The well-funded campaign of deceit in the name of profit by these chemical companies was recently exposed in a devastating investigative series called “Playing with Fire” by the Chicago Tribune. You really need to check it out to understand how truly disgusting the tactics employed by the industry (and Big Tobacco, which worked hard to shift the responsibility from their fire-causing products to furniture makers) have been. Every hair on my head was standing on end by the time I finished reading the first couple of paragraphs. It describes how Dr. Heimbach, a surgeon specializing in severe burns who was paid by the industry for testimony before various state legislatures, including in California, concocted a story (which changed every time he told it) about a tiny baby dying horribly in a fire because of the absence of flame retardant chemicals in her bedding. The Tribune found that the baby didn’t exist.

The series, which proved California lawmakers were deceived, may very well have provided Governor Brown an incentive to make the move toward overhauling the state’s flammability standards.

According to the Chicago Tribune:

Changing the obscure rule, known as Technical Bulletin 117, would be the most significant step any state has taken to reduce the use of flame retardants that scientists say are building up in people’s bodies and in the environment around the globe.

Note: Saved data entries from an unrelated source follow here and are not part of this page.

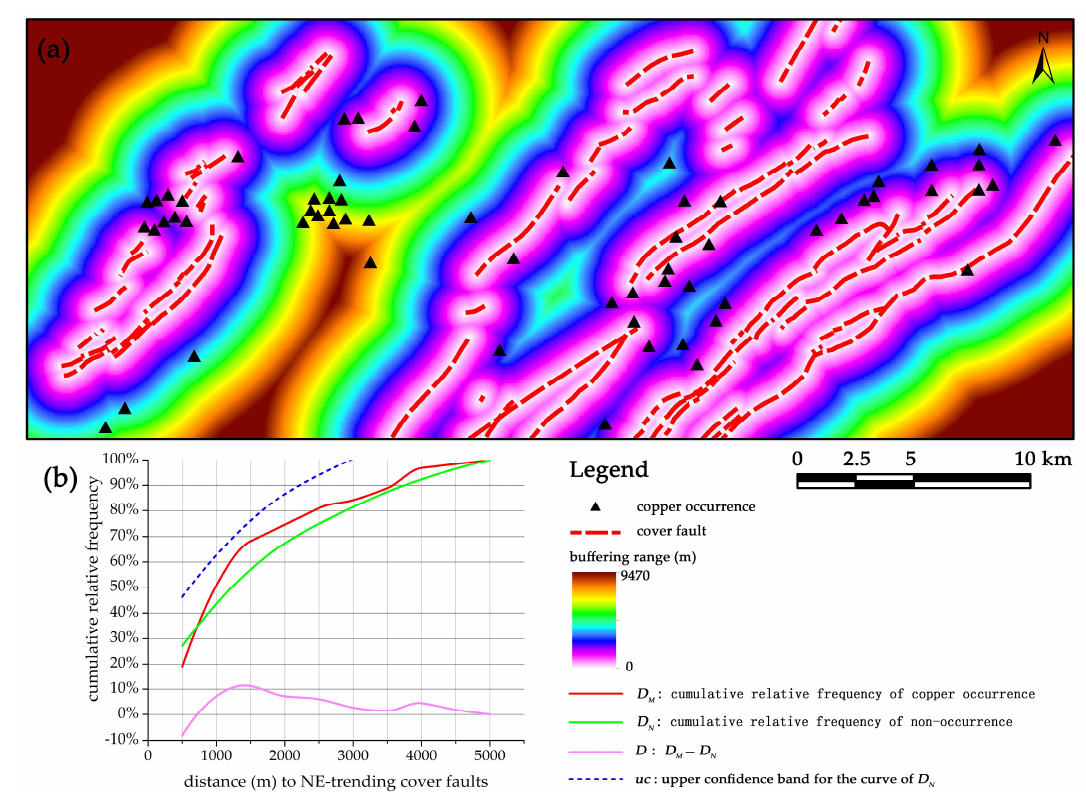
Figure 10. ( a ) Buffer analysis and ( b ) graph of cumulative relative frequency concerning distance to NE-trending faults.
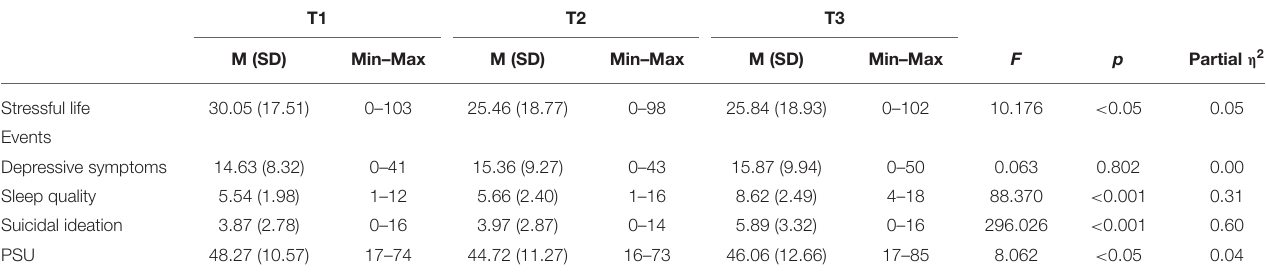
TABLE 1 | Mean, SD, minimum, maximum, and repeated-measures ANOVAs (T1, T2, and T3) of all variables. T1 T2 T3 M (SD) Min–Max M (SD) Min–Max M (SD) p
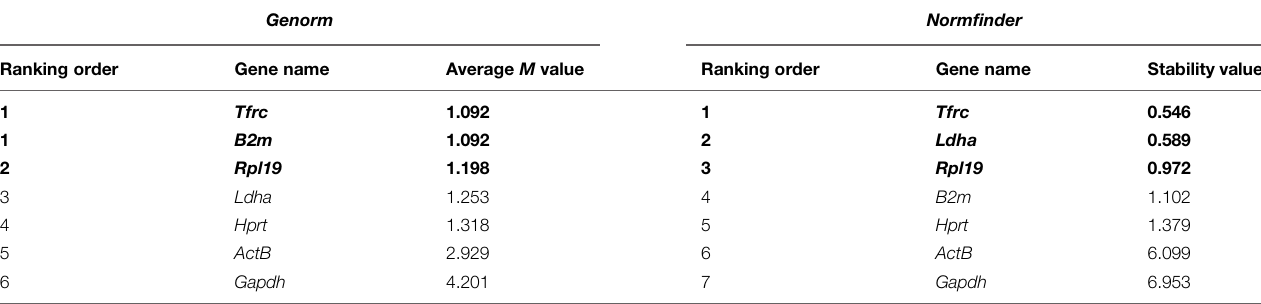
TABLE 6 | Candidate housekeeping genes ranked in cerebellar granule neurons treated with CSF of MS/NMO patients according to their expression stability by Genorm and Normfinder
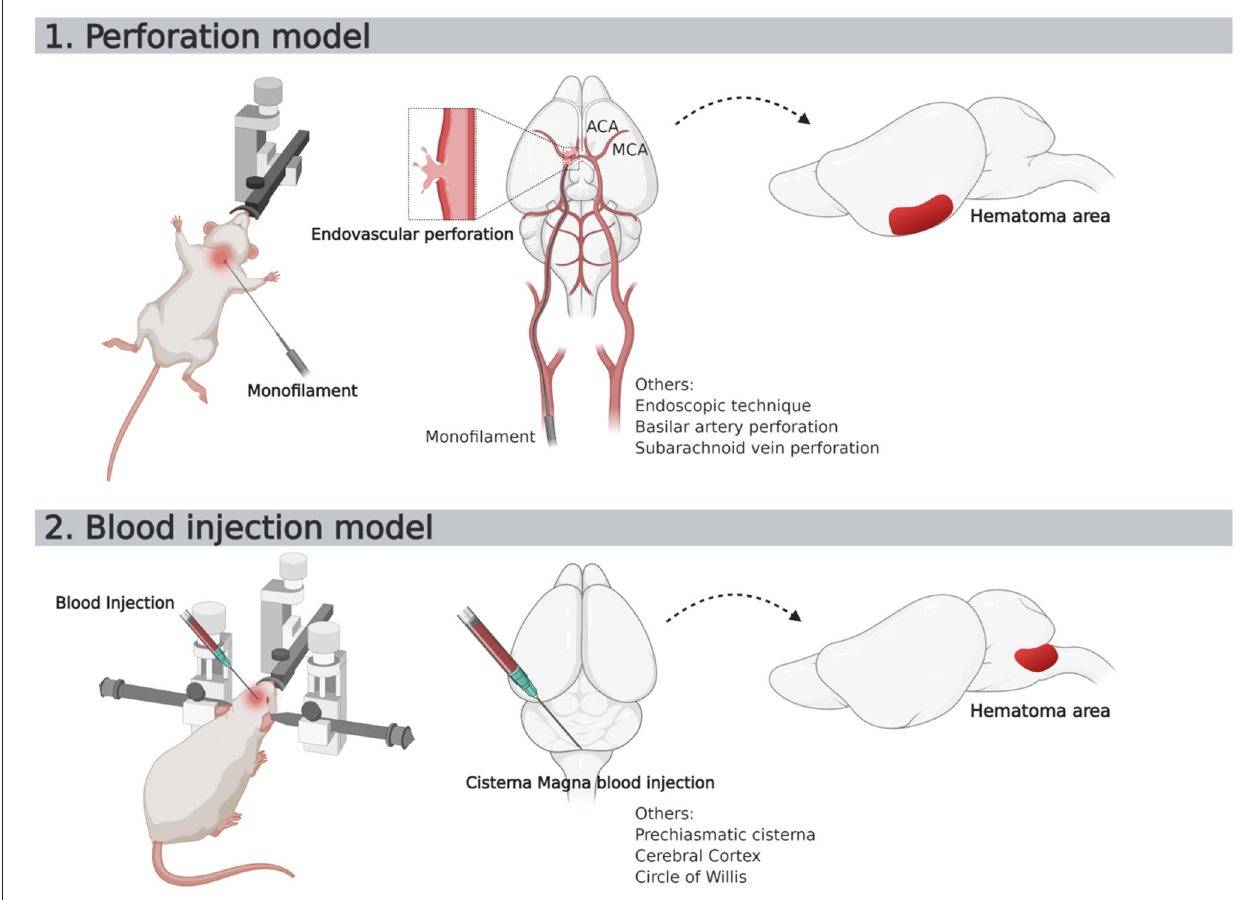
FIGURE 5 | Schematic representation of two most used SAH murine models. ACA, Anterior Cerebral Artery; MCA, Middle Cerebral Artery.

Scientists know that flame retardants migrate from products and settle in dust. That’s why toddlers, who play on the floor and put things in their mouths, generally have far higher levels than their parents. Expectant mothers also can unwittingly pass the chemicals to their children; the typical American baby is born with the highest recorded concentrations of flame retardants among infants in the world.

It’s great news that California may be on the cusp of shutting off the flow of these chemicals into consumer products here and around the country, but it’s frightening to think about the number of existing couches (just to take one example) that will sit spewing toxic dust in our homes and ultimately may be sold second-hand to folks who can’t afford new products. As noted by a coalition of diverse groups working on this issue, the Alliance for Toxic-Free Fire Safety, this is a social justice issue that will take many years to fully address, and we’re just getting started by revising guidelines that never protected anyone from fires but made all of our homes more dangerous.

But it ain’t over ’til it’s over. Next week, on June 26th, there will be an oversight hearing by the California State Assembly Committee on Environmental Safety and Toxic Materials (ESTM) on California’s furniture flammability requirements. According to an announcement by the committee, witnesses “will include the Bureau of Electronic Appliance Repair, Home Furnishing and Thermal Insulation; the Department of Public Health; and representatives from the firefighter, public health, fire safety, academic, environmental and regulated communities.”

The hearing provides an opportunity for lawmakers who previously voted against bills to stop the use of these toxic chemicals to show up, consider factual testimony rather than lies, and support our state’s move in the right direction. I hope you’ll encourage your representatives to attend.